** START OF ROWS **

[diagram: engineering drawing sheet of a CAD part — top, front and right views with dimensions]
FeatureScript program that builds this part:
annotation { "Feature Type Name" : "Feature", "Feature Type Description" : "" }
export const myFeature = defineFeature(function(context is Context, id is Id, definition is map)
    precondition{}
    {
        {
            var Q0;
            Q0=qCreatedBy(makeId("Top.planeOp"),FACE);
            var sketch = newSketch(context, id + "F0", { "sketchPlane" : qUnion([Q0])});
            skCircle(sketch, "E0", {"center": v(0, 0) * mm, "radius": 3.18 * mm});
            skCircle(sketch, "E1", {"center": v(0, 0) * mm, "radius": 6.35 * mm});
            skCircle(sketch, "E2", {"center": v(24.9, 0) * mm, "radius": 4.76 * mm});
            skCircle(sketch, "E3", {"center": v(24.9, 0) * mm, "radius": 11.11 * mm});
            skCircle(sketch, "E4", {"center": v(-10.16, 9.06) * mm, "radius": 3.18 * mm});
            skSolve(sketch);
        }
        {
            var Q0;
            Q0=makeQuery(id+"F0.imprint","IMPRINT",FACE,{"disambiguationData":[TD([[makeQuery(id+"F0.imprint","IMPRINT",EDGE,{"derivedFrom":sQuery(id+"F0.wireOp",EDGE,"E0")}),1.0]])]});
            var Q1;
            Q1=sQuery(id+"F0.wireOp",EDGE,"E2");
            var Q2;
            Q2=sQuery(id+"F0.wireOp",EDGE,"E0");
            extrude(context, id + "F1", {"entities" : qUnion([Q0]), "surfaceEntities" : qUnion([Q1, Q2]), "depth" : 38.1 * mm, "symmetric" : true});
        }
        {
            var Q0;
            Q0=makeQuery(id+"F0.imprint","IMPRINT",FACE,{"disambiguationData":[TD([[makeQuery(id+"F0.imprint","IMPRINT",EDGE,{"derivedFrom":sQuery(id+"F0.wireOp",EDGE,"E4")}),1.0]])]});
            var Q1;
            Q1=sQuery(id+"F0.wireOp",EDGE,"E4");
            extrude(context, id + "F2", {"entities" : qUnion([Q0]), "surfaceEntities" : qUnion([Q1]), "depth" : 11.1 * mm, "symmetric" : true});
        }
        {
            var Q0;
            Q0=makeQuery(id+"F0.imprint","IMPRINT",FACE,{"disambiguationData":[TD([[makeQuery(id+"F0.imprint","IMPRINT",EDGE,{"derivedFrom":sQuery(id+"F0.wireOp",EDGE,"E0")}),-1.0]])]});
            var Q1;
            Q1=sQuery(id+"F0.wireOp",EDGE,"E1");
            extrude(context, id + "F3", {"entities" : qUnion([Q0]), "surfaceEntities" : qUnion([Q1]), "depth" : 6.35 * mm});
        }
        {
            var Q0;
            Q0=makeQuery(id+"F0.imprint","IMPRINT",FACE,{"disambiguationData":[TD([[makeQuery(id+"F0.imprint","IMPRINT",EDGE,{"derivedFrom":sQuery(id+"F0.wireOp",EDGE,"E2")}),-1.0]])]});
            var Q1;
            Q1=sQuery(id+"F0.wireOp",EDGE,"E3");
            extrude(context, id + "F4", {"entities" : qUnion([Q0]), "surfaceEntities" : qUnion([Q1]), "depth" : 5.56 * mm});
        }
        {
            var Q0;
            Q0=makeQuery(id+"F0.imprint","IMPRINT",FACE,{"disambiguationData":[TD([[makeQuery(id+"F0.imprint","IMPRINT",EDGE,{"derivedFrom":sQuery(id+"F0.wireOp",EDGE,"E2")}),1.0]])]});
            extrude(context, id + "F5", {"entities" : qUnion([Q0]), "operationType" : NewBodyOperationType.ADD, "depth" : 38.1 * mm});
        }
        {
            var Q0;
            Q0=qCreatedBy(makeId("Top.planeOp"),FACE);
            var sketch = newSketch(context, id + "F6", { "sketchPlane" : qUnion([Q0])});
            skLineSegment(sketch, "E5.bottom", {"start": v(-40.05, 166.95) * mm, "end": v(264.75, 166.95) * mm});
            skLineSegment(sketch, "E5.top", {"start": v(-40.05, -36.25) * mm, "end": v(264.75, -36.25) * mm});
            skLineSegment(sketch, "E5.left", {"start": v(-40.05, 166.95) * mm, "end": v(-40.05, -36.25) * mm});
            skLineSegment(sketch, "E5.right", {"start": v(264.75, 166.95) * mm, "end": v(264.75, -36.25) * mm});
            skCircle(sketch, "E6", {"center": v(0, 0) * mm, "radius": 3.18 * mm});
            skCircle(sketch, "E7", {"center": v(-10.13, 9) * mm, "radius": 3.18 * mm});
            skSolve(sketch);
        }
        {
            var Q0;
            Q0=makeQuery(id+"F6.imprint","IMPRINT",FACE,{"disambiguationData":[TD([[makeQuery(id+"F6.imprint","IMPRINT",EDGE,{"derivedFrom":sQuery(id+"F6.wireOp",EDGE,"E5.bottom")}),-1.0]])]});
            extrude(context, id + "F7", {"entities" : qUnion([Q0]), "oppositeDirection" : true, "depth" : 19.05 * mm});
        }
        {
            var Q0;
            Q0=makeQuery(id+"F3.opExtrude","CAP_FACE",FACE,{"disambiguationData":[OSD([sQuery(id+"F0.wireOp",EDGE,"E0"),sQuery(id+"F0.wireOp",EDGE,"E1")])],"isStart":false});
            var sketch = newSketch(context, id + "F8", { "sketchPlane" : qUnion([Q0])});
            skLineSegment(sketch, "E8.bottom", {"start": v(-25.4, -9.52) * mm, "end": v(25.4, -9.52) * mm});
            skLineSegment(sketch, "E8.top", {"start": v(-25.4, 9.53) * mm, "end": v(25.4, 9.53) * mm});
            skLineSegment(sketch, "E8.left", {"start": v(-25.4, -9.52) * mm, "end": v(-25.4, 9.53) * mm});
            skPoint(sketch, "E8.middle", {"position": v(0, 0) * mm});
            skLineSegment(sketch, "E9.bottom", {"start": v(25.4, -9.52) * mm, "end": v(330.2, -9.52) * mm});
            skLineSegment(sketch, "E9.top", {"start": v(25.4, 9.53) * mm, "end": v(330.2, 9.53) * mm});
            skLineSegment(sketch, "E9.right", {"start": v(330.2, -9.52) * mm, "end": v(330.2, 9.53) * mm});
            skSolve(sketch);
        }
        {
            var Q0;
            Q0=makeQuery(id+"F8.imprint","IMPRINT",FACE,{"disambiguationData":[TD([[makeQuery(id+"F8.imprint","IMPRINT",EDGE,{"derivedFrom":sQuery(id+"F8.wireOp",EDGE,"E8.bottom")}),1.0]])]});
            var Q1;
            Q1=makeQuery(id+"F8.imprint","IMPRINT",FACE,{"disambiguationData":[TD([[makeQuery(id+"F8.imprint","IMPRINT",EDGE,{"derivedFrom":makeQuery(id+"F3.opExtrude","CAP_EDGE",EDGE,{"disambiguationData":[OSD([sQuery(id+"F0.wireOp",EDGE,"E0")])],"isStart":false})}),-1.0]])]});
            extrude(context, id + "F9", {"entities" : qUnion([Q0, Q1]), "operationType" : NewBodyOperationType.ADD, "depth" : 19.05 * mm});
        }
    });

** END OF ROWS **

AIM. Tally the lines in the records above that contain the string "symmetric", treating uppercase and lowercase as different. Reply with the number alone.

SOLVED EXERCISE. 2